Collaborative Environment Released for COVID-19 Host Response Research

As scientists seek to address the COVID-19 pandemic, the study of the human host response to SARS-CoV-2 plays a critical role. Illumina released a new collaborative environment for studying COVID-19 host response, leveraging BaseSpace Correlation Engine (BSCE). The resource provides an environment for COVID-19 researchers to put their results into context, accelerating discoveries and enabling hypothesis validation around important pathways, biomarkers and potential drug candidate leads, to help address the COVID-19 crisis.

Illumina is making this resource available at no cost to provide the COVID-19 global research community the opportunity to evaluate BSCE in support of efforts to combat the pandemic.

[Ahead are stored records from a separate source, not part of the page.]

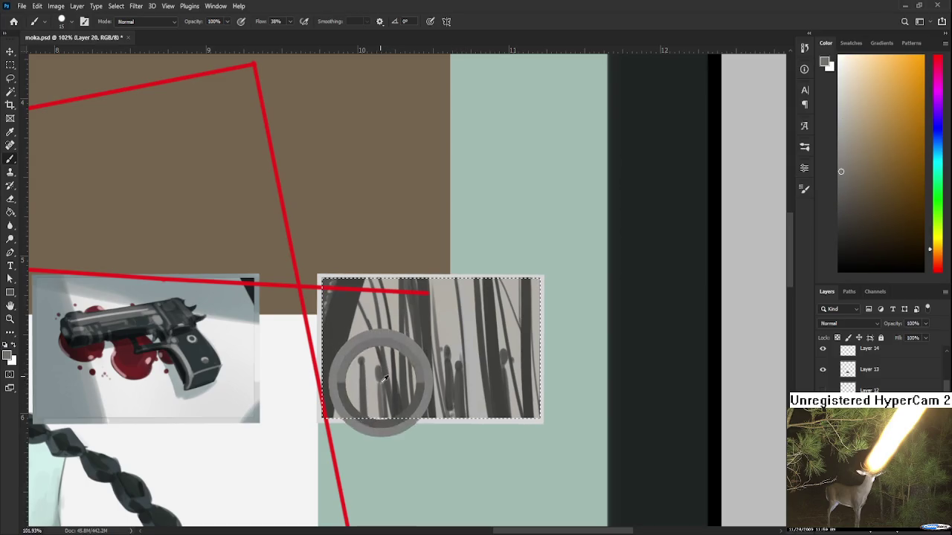
left_click(383, 372, "alt")
left_click(391, 394, "alt")
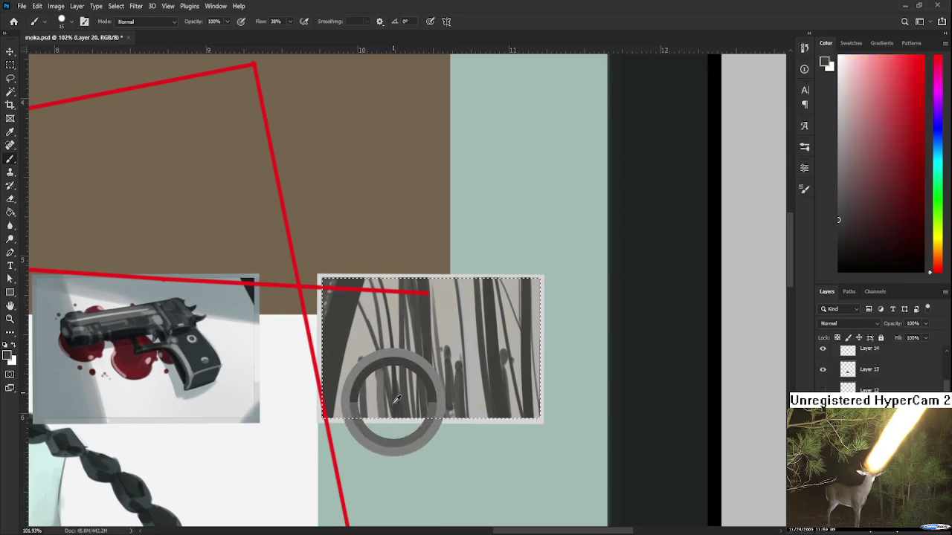
left_click(376, 380, "alt")
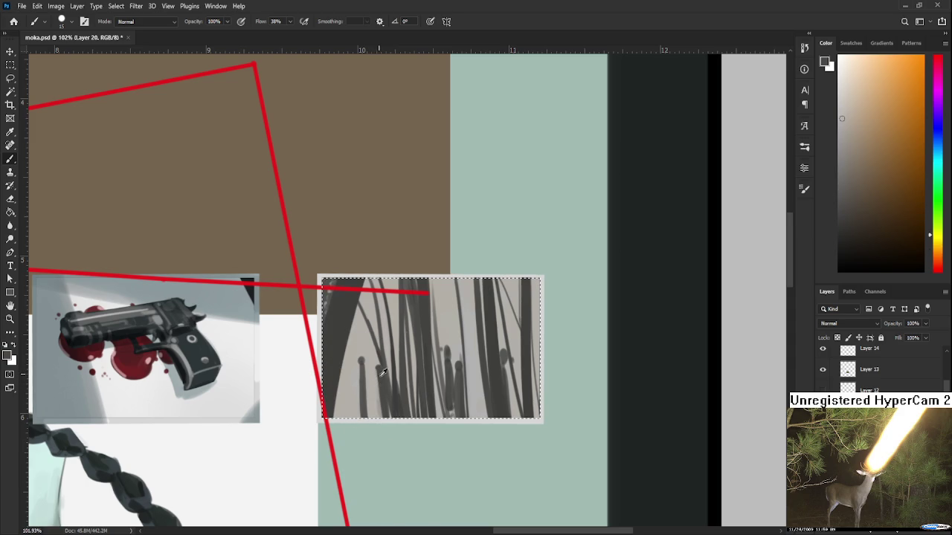
left_click(380, 381, "alt")
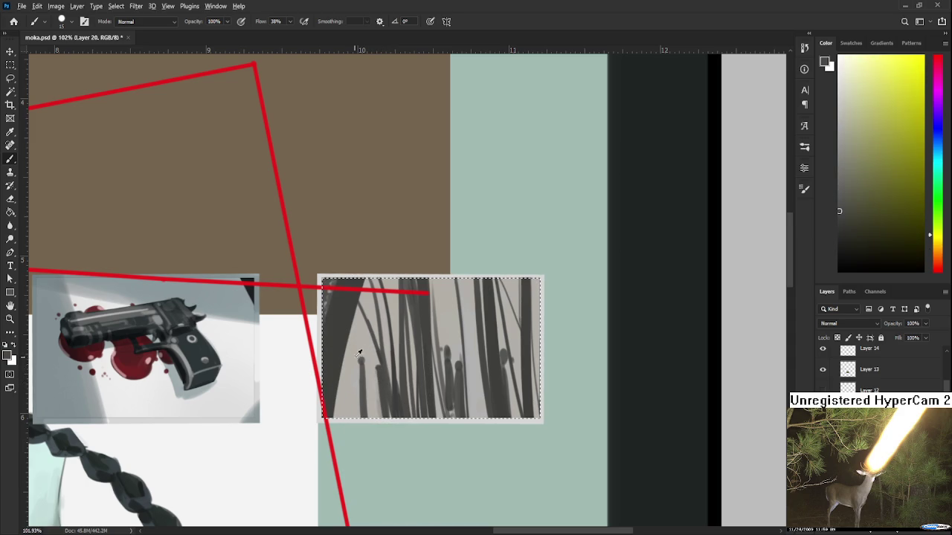
left_click(364, 360, "alt")
scroll(361, 386, "down", 1)
scroll(361, 386, "right", 1)
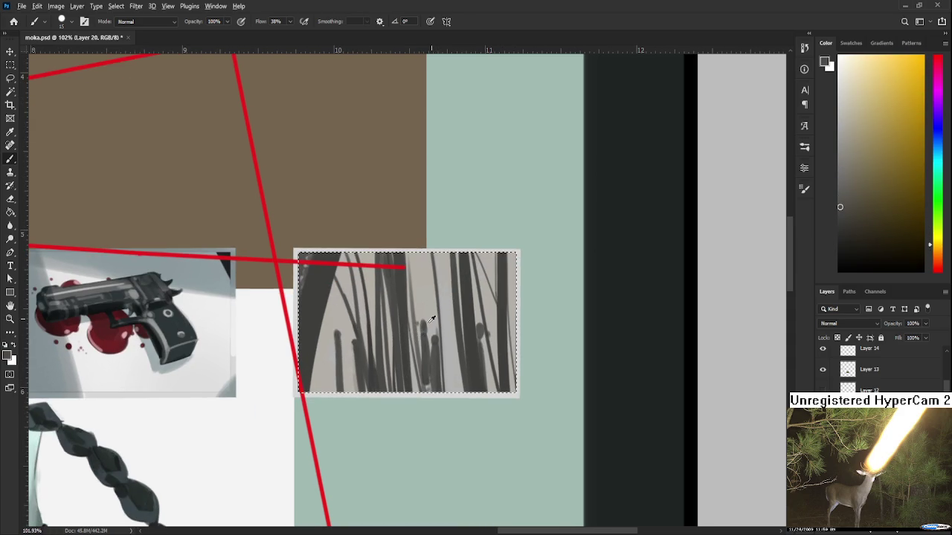
left_click(426, 349, "alt")
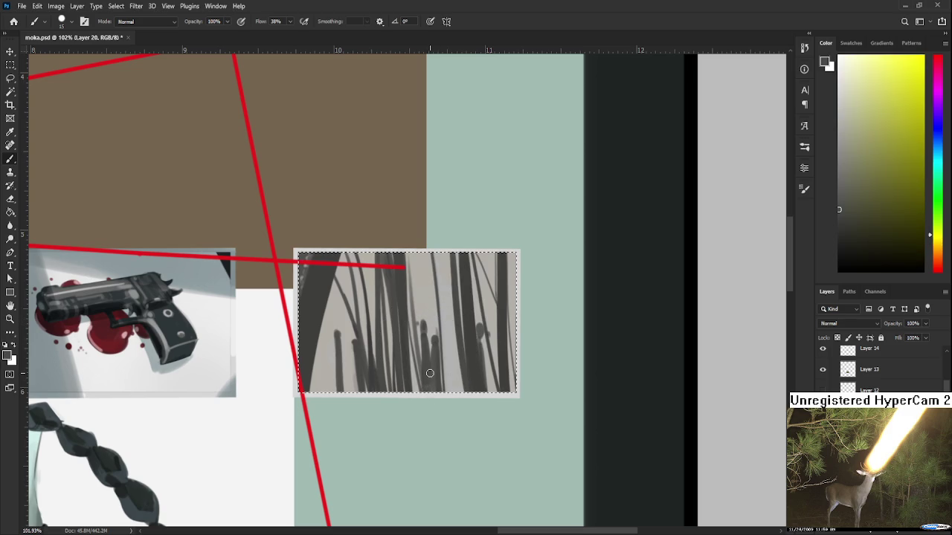
- Keep sampling mid and darker greys from the middle of the grass blades
scroll(435, 375, "down", 2)
left_click(383, 358, "alt")
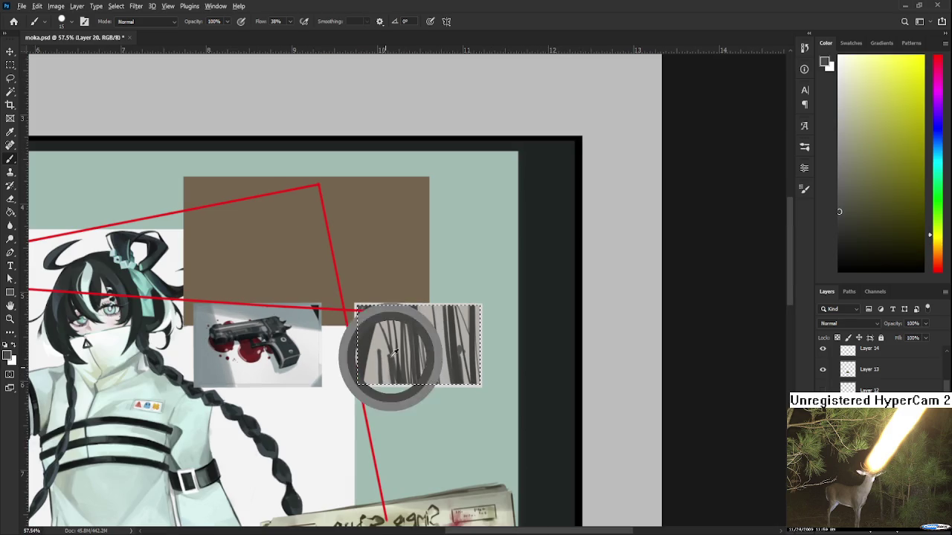
left_click(388, 357, "alt")
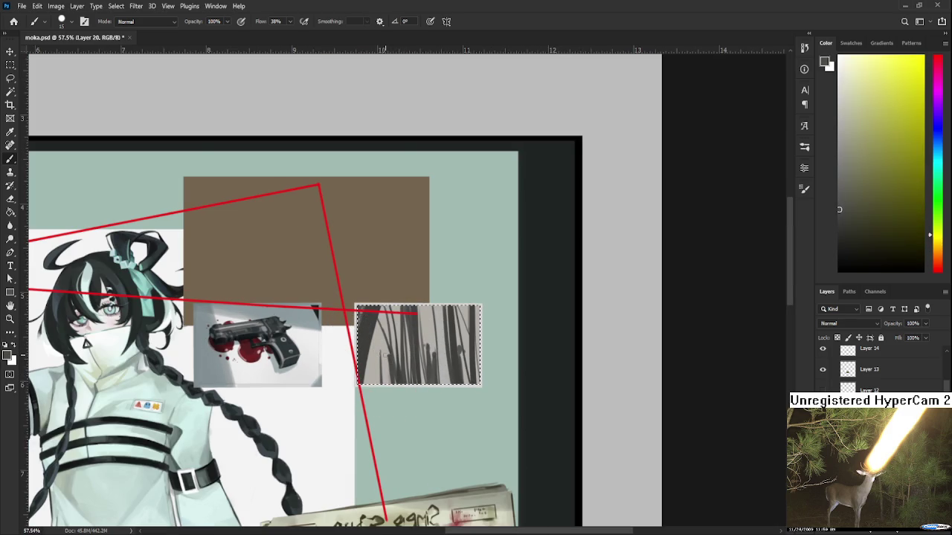
left_click(383, 353, "alt")
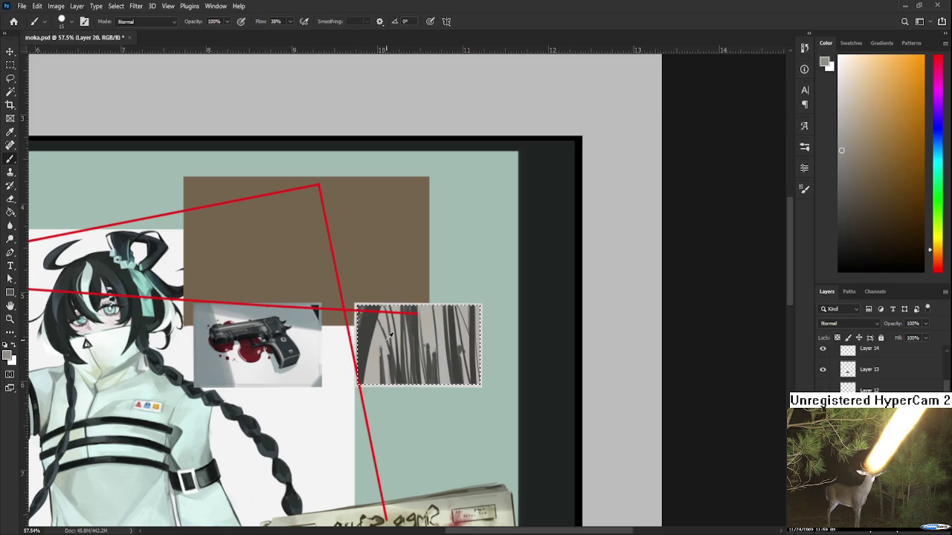
left_click(385, 356, "alt")
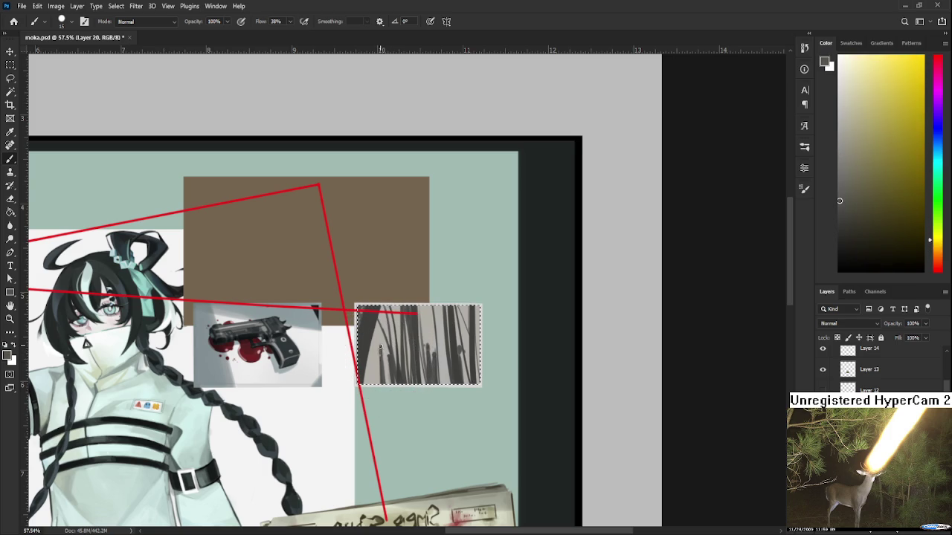
left_click(382, 342, "alt")
left_click(383, 344, "alt")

  • The environment contains the full suite of BSCE tools, combined with several pre-processed data sets from coronavirus animal model systems, as well as recently released human SARS-CoV-2 data.
  • Additional relevant scientific data will be provided into the resource as it becomes available.
  • Although sharing data is not a requirement, researchers are encouraged to submit datasets for addition to the community resource, or highlight public datasets that they believe should be added to advance the cause of understanding SARS-CoV-2 host response.
  • The platform supports results generated from Illumina’s sequencing and array platforms, as well as complementary data from other experimental methodologies.
  • A variety of datasets can be imported into the BSCE system for correlation analysis, including gene expression, methylation, GWAS, protein interaction and more.

The resource will be made available free-of-charge for six months to SARS-CoV-2 researchers, here.

To see examples of how BSCE may be leveraged to better understand SARS-CoV-2 host response, interested researchers can review a series of videos created by BSCE users Mike Edwards, Ph.D., Enrique Torchia, Ph.D., and collaborators. Data developed in these videos has been made available in the resource.